Tottenham Hotspur

Graham Potter Dinginkan Spekulasi Menjadi Manajer Tottenham Hotspur

Dananjaya WP
Graham Potter
Graham Potter / Mike Hewitt/Getty Images
facebooktwitterreddit

Tottenham Hotspur menjadi salah satu klub papan atas Liga Inggris yang akan mencari manajer baru. Keputusan untuk memecat Jose Mourinho menjadi salah satu momen mengejutkan pada musim ini.
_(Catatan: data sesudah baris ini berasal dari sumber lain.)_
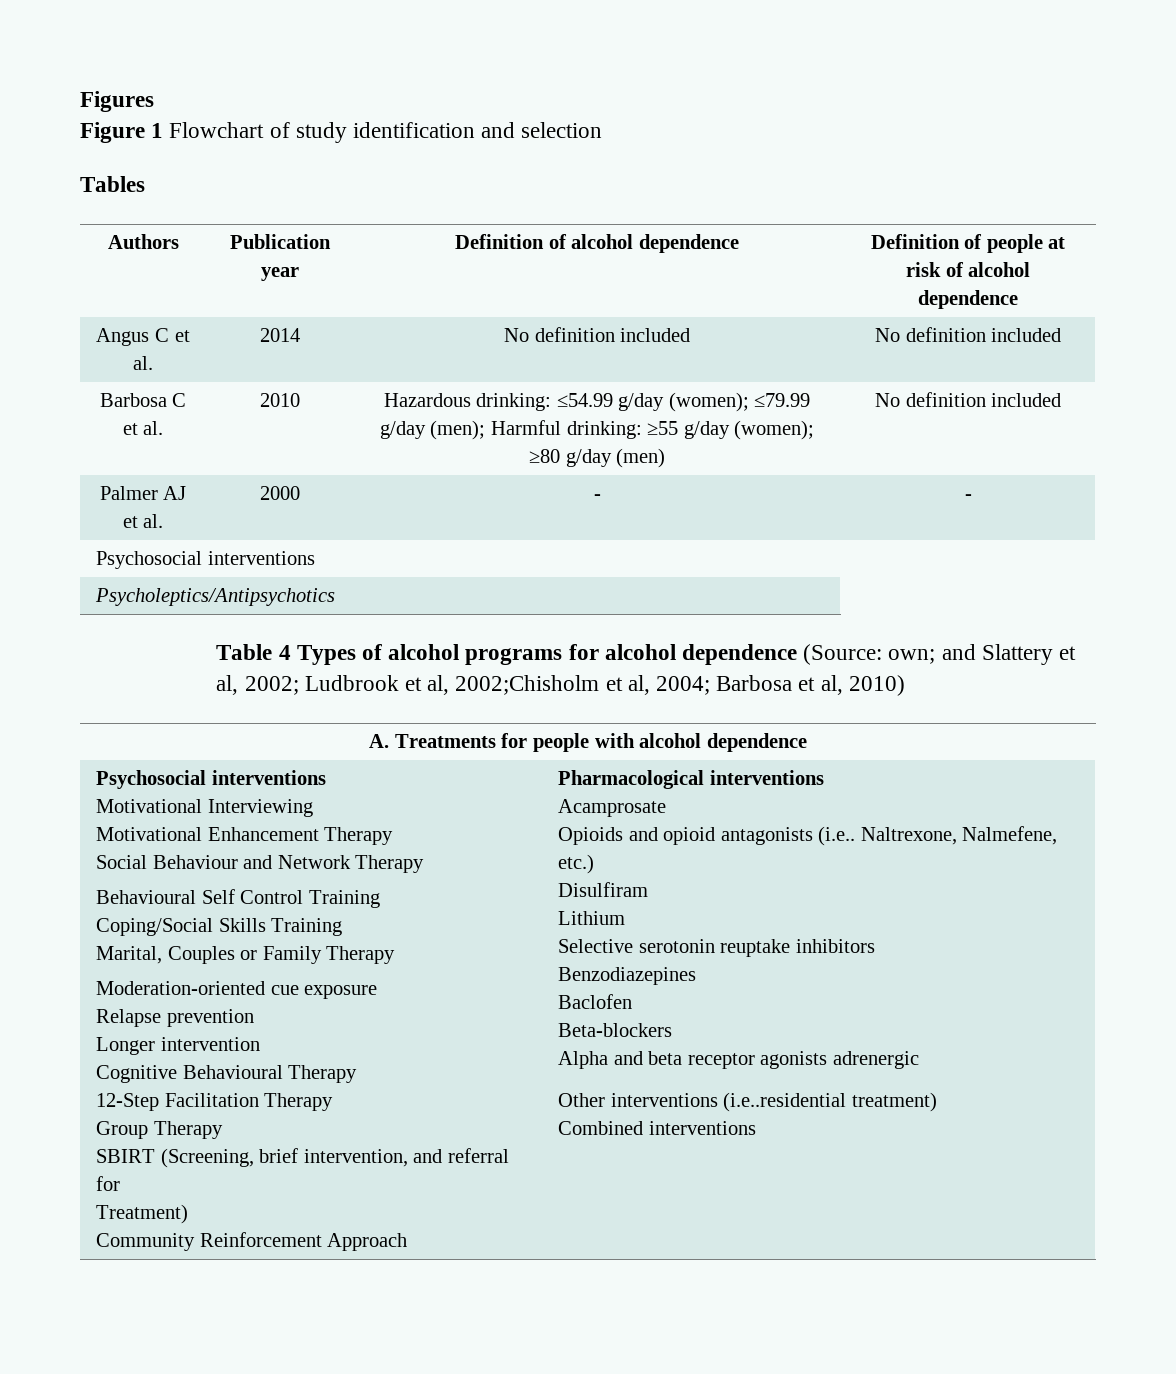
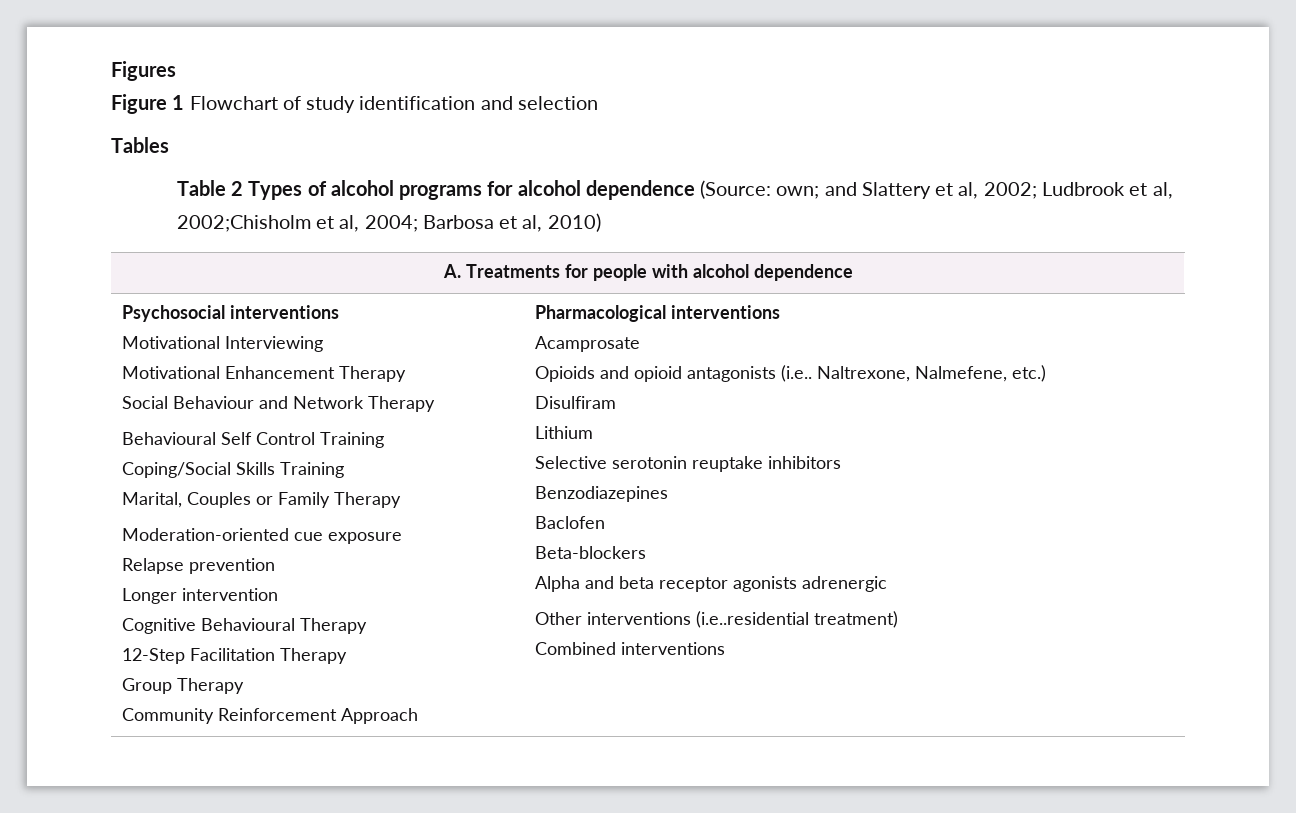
[107,234,179,249] [229,234,331,249] [260,267,299,281] [455,234,739,253] [870,234,1066,253] [905,262,1031,277] [918,290,1018,309] [96,328,190,346] [133,356,153,370] [259,328,300,342] [503,327,691,342] [874,327,1062,342] [99,393,187,407] [122,421,164,435] [259,393,300,407] [383,392,811,412] [379,420,815,440] [528,448,666,468] [874,392,1062,407] [99,486,187,500] [122,514,164,528] [259,486,300,500] [593,494,601,500] [964,494,972,500] [96,551,315,569] [95,588,336,606] // Authors | Publication year | Definition of alcohol dependence | Definition of people at risk of alcohol dependence // Angus C et al. | 2014 | No definition included | No definition included // Barbosa C et al. | 2010 | Hazardous drinking: ≤54.99 g/day (women); ≤79.99 g/day (men); Harmful drinking: ≥55 g/day (women); ≥80 g/day (men) | No definition included // Palmer AJ et al. | 2000 | - | - // Psychosocial interventions // Psycholeptics/Antipsychotics -> (169, 145) none
[278,645,291,660] 4 -> [230,181,243,196] 2
[96,1148,509,1168] [96,1176,121,1191] [96,1204,189,1224] // SBIRT (Screening, brief intervention, and referral for // Treatment) -> (245, 686) none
Ryan Mason, pelatih akademi berusia 29 tahun, mengisi posisi manajer hingga akhir musim 2020/21.

Saat ini tidak terdapat ekspektasi bagi Mason untuk mendapatkan posisi sebagai manajer secara permanen. Posisi ini menjadi pengalaman pertama bagi Mason sebagai manajer di tingkat senior. Tottenham beberapa kali disebut mencari manajer yang dapat menerapkan skema permainan agresif, berbeda dengan apa yang selama ini dilakukan oleh Mourinho.

Graham Potter, manajer Brighton & Hove Albion, disebut sebagai salah satu kandidat. Potter mendapat reputasi positif walau timnya berada di papan bawah Liga Inggris. Walau dikaitkan dengan posisi di klub yang lebih besar, Potter tidak memiliki keinginan untuk hengkang dari Brighton.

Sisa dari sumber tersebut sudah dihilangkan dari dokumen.